## EXTRACTED ENTRIES
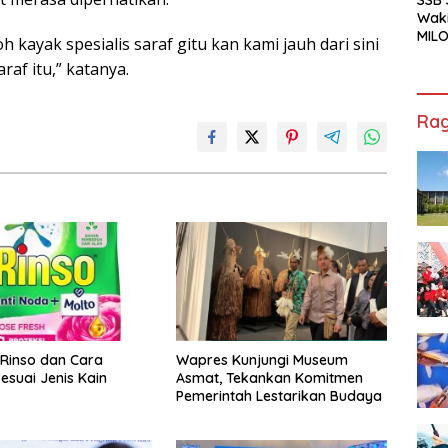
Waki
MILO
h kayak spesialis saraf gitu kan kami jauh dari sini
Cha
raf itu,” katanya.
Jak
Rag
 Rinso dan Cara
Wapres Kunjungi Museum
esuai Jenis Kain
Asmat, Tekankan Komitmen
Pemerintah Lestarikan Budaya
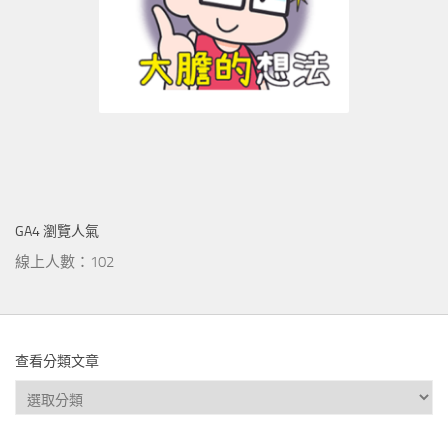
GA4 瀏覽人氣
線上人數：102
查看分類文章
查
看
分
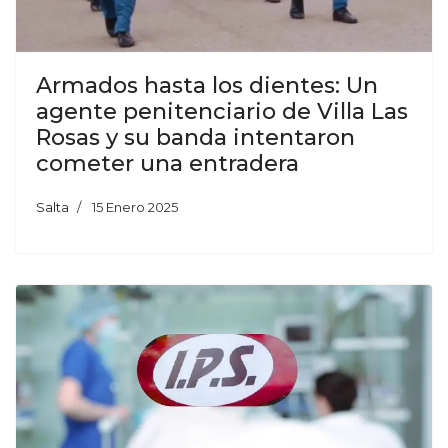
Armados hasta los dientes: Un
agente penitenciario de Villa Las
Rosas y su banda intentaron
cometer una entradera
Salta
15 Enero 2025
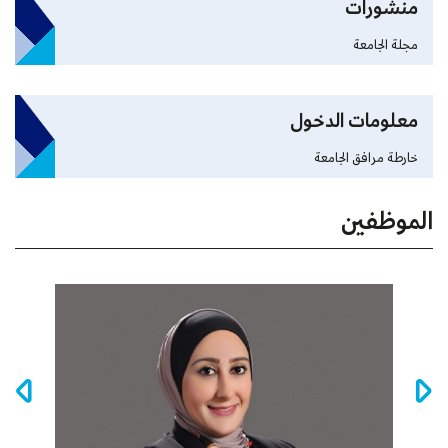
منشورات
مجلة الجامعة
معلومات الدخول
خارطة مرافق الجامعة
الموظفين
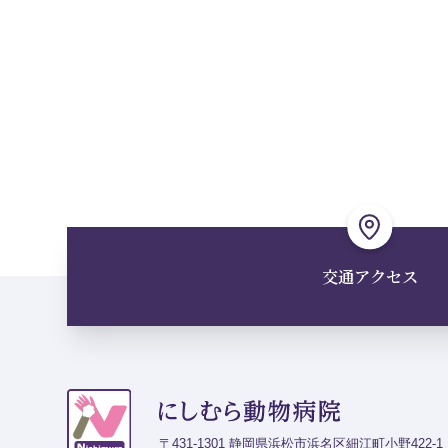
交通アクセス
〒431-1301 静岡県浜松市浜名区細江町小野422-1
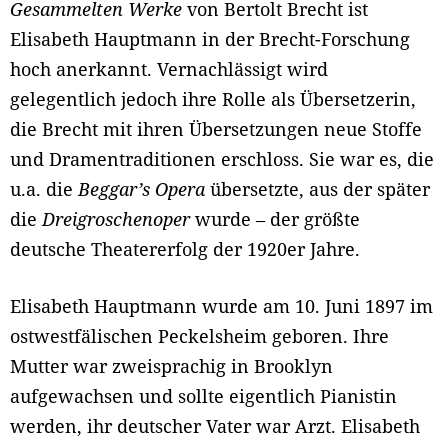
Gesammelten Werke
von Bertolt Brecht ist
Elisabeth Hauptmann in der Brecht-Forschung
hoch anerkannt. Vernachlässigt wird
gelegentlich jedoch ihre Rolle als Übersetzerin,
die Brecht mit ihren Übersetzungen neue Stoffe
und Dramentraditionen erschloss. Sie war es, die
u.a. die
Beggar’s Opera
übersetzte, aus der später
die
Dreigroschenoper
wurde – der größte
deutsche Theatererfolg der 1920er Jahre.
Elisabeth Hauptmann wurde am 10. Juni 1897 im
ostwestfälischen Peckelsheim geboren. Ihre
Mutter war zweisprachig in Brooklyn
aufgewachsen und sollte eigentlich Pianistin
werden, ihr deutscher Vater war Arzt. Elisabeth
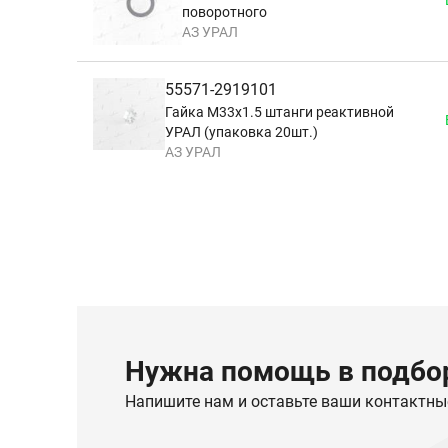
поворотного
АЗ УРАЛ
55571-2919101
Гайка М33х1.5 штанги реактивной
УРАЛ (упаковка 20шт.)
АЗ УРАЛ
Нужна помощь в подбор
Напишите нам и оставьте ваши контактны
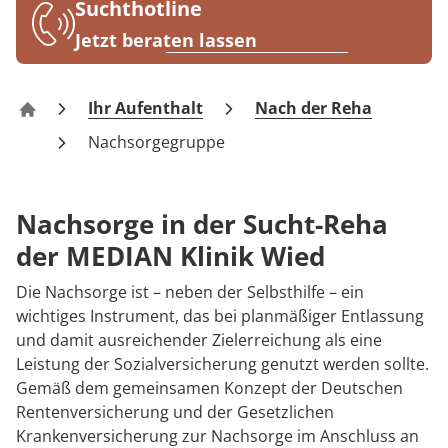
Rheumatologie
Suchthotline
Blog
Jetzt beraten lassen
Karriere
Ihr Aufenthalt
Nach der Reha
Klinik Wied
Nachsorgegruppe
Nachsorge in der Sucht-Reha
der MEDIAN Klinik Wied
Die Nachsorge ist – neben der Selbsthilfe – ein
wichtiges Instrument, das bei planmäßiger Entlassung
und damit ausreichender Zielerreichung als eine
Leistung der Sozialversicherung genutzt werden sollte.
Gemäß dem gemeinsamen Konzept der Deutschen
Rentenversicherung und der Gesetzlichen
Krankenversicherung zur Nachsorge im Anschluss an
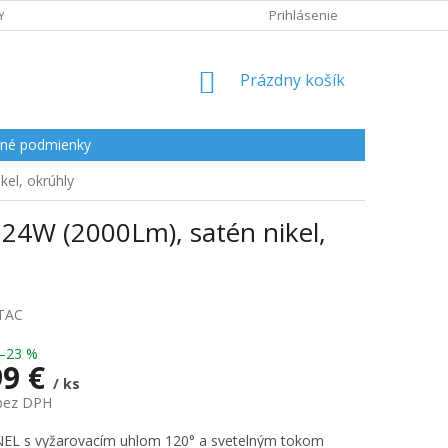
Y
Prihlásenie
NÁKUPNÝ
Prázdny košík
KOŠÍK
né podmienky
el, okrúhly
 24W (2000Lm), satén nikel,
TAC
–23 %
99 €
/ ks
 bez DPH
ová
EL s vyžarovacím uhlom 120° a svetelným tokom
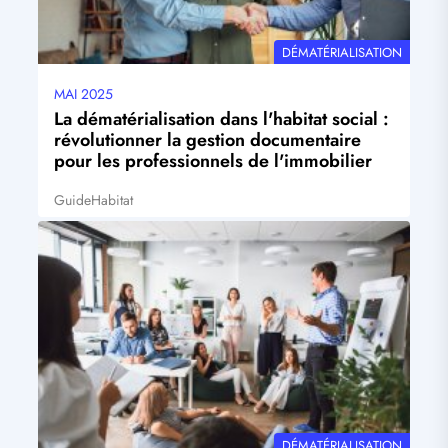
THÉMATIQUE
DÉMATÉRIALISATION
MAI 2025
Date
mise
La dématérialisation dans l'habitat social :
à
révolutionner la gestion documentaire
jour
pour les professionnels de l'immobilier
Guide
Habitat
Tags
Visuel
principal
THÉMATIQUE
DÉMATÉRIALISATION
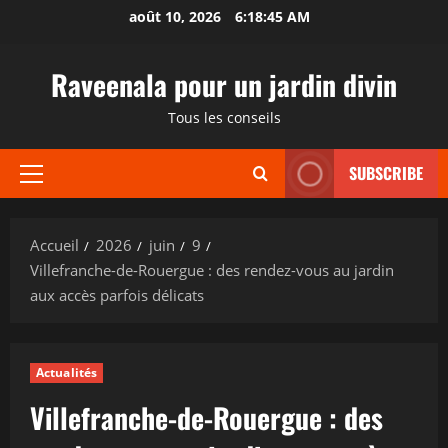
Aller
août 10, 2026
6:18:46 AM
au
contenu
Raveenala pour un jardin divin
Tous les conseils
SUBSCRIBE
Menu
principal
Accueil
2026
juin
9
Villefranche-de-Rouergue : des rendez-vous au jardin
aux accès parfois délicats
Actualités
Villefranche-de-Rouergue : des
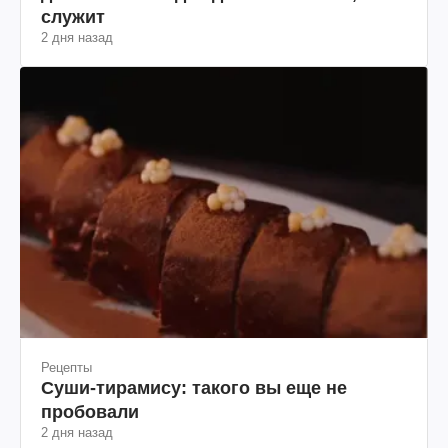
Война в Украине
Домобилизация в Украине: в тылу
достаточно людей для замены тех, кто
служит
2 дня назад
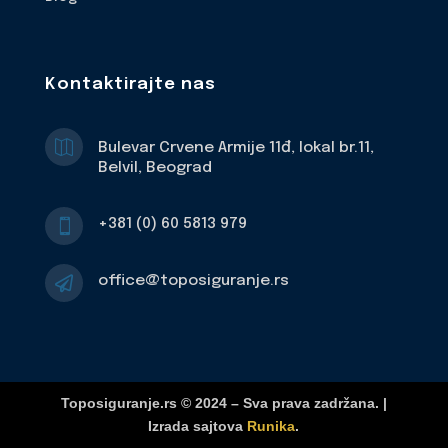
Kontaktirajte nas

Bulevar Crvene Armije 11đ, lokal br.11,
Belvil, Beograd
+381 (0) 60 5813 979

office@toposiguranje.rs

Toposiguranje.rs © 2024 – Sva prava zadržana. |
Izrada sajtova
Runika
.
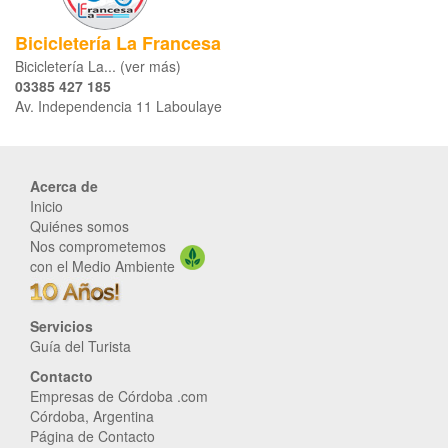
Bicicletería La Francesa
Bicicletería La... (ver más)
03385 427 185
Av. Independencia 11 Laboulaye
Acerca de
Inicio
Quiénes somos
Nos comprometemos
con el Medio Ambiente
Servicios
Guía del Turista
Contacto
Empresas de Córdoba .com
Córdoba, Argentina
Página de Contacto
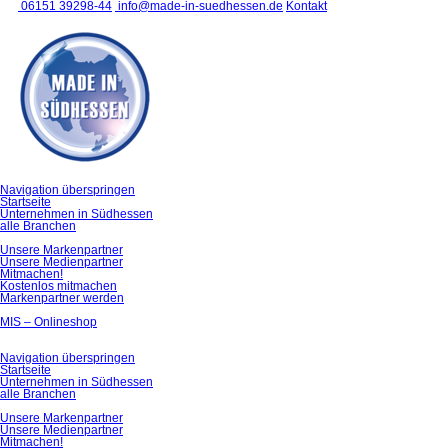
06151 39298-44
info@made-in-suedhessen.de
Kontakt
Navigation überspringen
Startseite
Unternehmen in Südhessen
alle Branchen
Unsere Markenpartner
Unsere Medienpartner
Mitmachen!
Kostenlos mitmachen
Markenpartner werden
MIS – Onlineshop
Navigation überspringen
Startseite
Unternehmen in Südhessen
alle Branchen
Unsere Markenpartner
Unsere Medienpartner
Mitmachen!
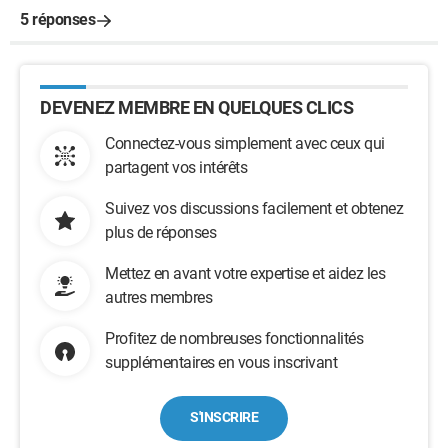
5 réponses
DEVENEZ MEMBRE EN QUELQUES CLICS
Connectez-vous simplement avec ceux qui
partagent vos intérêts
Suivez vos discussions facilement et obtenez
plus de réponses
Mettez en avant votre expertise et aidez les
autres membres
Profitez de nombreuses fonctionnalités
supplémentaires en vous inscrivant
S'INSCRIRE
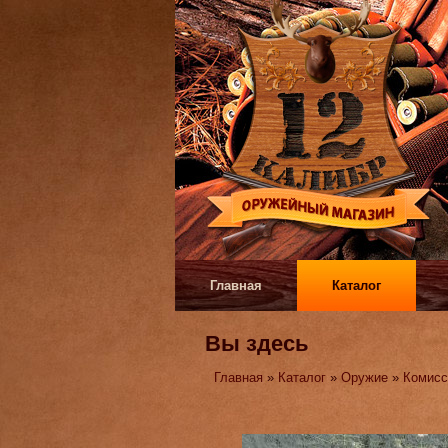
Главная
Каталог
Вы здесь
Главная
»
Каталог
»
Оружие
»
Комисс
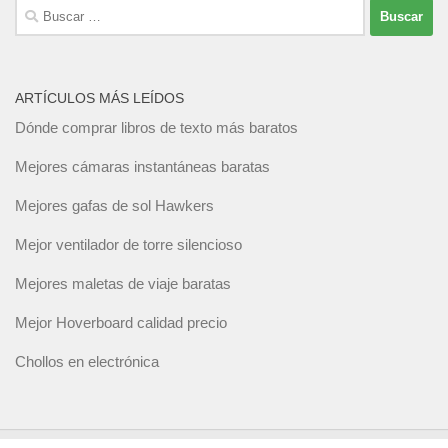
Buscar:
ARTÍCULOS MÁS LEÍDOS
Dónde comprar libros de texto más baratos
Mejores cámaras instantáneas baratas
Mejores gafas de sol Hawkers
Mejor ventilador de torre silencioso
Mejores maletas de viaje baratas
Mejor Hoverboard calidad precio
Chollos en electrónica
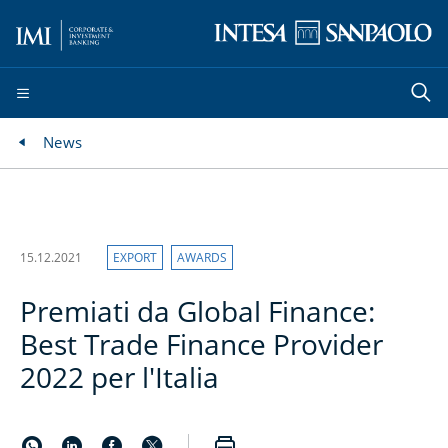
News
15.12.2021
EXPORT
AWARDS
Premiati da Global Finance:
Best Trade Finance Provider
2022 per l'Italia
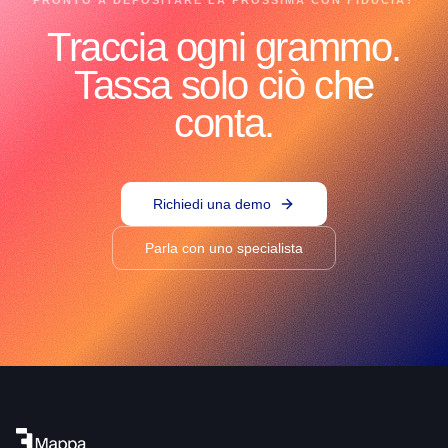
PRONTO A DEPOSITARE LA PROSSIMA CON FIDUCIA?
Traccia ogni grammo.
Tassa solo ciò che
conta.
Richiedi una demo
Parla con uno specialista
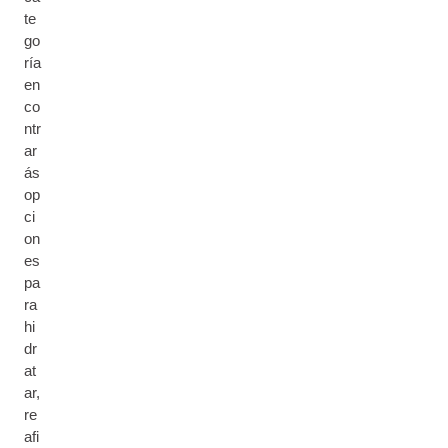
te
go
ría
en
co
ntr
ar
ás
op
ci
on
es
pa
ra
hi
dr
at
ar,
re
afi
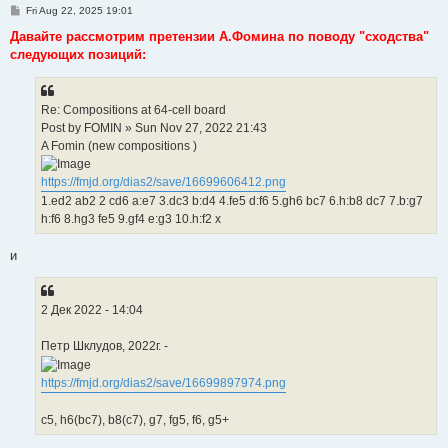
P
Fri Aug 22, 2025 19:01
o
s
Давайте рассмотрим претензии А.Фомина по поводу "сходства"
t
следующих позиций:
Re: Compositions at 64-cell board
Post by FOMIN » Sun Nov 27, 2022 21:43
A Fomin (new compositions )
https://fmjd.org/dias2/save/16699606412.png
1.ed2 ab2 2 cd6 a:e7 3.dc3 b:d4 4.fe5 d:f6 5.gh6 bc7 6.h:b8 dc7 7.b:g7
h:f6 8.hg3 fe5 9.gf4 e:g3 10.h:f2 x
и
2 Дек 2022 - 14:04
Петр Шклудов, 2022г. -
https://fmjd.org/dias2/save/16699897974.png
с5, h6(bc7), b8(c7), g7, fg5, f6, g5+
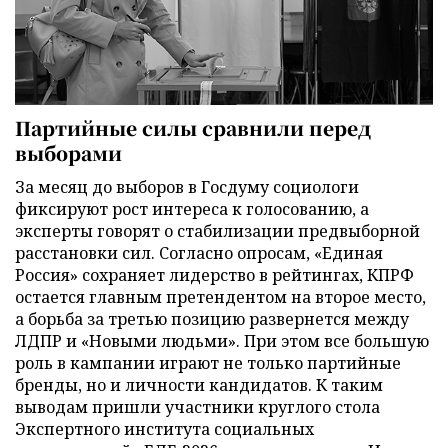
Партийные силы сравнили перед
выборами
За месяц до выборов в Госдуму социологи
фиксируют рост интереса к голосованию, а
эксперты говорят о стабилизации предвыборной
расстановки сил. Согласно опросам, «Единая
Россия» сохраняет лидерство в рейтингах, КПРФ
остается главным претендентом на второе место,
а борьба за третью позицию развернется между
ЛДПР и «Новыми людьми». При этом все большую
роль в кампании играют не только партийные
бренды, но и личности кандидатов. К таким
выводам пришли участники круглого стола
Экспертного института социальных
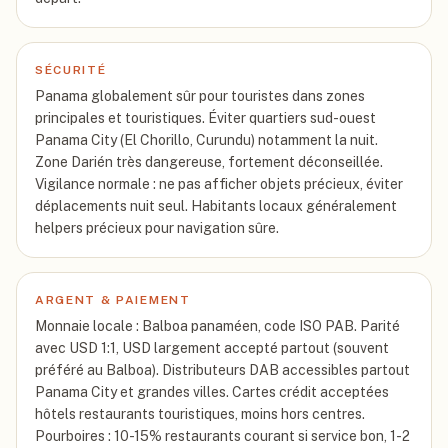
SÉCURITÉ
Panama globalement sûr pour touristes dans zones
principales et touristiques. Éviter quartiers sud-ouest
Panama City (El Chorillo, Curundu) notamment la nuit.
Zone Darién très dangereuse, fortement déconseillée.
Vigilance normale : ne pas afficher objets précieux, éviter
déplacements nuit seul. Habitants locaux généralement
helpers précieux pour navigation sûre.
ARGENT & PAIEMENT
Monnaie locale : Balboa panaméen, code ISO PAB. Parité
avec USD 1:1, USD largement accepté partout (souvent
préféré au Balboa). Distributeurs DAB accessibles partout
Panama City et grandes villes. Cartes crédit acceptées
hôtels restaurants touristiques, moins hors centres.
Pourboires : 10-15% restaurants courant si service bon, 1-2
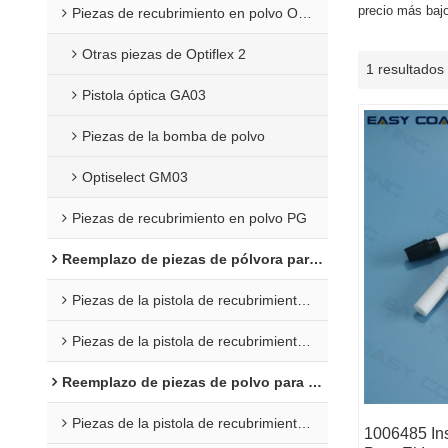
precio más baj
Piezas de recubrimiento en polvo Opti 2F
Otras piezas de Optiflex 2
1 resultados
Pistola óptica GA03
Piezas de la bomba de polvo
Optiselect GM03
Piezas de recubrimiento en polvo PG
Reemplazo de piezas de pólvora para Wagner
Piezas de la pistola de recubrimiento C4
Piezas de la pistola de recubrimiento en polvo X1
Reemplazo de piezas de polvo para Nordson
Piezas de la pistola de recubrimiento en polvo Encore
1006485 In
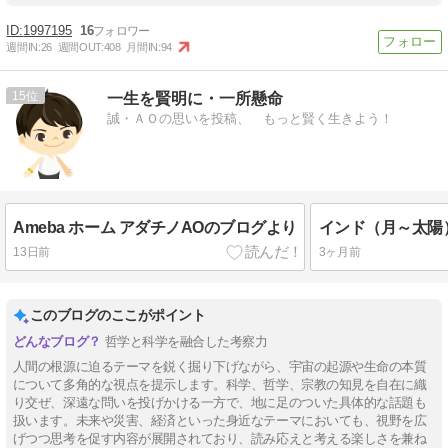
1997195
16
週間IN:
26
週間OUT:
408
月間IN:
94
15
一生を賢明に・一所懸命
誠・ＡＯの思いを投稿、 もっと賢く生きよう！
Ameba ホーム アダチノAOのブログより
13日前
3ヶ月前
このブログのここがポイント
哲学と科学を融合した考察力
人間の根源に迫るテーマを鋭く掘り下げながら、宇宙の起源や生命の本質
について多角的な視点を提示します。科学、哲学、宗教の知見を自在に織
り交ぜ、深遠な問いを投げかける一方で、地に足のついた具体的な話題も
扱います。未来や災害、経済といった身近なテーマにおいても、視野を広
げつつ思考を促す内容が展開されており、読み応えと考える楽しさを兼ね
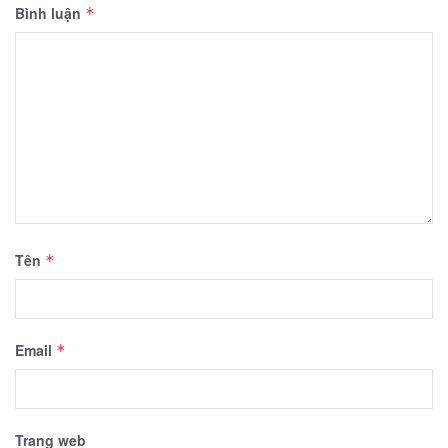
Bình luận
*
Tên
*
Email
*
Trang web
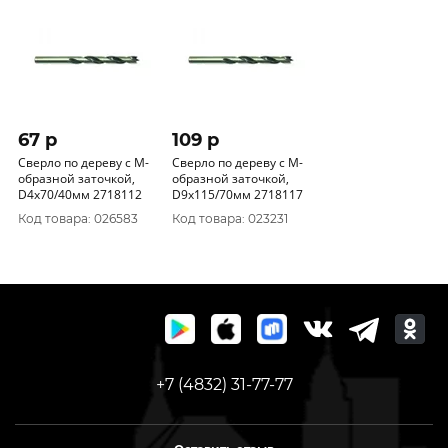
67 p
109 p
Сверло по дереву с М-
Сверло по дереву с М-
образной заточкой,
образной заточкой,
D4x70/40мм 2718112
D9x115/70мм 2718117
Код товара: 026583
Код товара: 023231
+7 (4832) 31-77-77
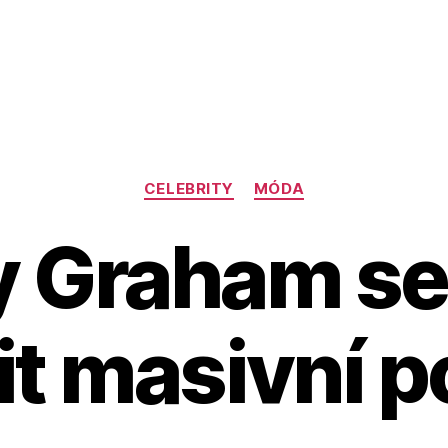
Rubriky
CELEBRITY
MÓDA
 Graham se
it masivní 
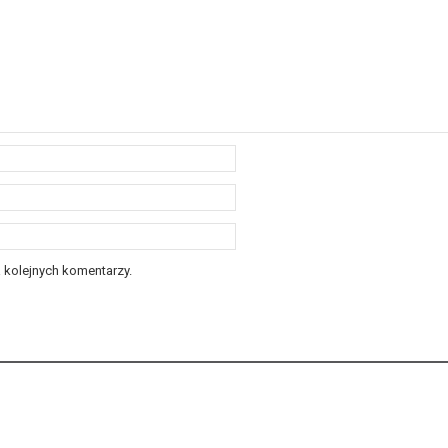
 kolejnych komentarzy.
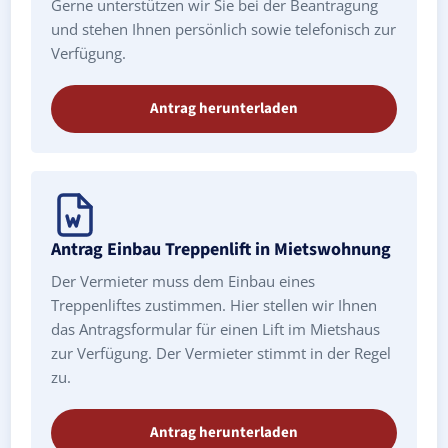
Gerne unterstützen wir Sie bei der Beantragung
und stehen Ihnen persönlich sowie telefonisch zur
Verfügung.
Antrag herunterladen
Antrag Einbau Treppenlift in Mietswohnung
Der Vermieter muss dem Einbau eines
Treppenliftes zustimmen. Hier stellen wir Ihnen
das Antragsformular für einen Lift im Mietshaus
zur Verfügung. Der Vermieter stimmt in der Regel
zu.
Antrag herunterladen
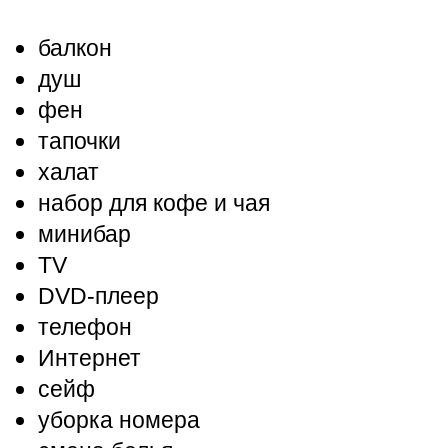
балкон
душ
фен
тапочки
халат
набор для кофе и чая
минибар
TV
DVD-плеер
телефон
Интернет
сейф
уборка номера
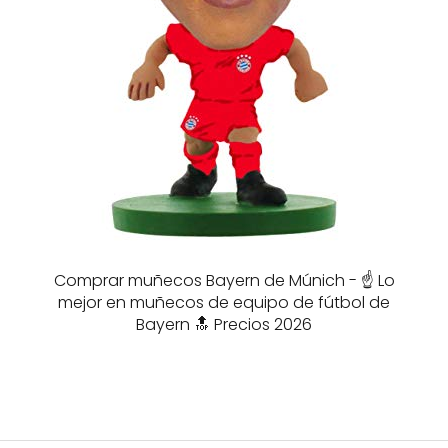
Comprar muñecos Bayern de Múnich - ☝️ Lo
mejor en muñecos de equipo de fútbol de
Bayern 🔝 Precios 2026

## EXERCISE OBJECTIVE
Recast the text as a numbered list, one line per item. Begin at the line containing "kolejnych komentarzy." and continue through the last of the rows, omitting blank lines and the picture markers.

## SOLUTION TO THE PROBLEM
1.  kolejnych komentarzy.
2. Gerne unterstützen wir Sie bei der Beantragung
3. und stehen Ihnen persönlich sowie telefonisch zur
4. Verfügung.
5. Antrag herunterladen
6. Antrag Einbau Treppenlift in Mietswohnung
7. Der Vermieter muss dem Einbau eines
8. Treppenliftes zustimmen. Hier stellen wir Ihnen
9. das Antragsformular für einen Lift im Mietshaus
10. zur Verfügung. Der Vermieter stimmt in der Regel
11. zu.
12. Antrag herunterladen
13. балкон
14. душ
15. фен
16. тапочки
17. халат
18. набор для кофе и чая
19. минибар
20. TV
21. DVD-плеер
22. телефон
23. Интернет
24. сейф
25. уборка номера
26. Comprar muñecos Bayern de Múnich - ☝️ Lo
27. mejor en muñecos de equipo de fútbol de
28. Bayern 🔝 Precios 2026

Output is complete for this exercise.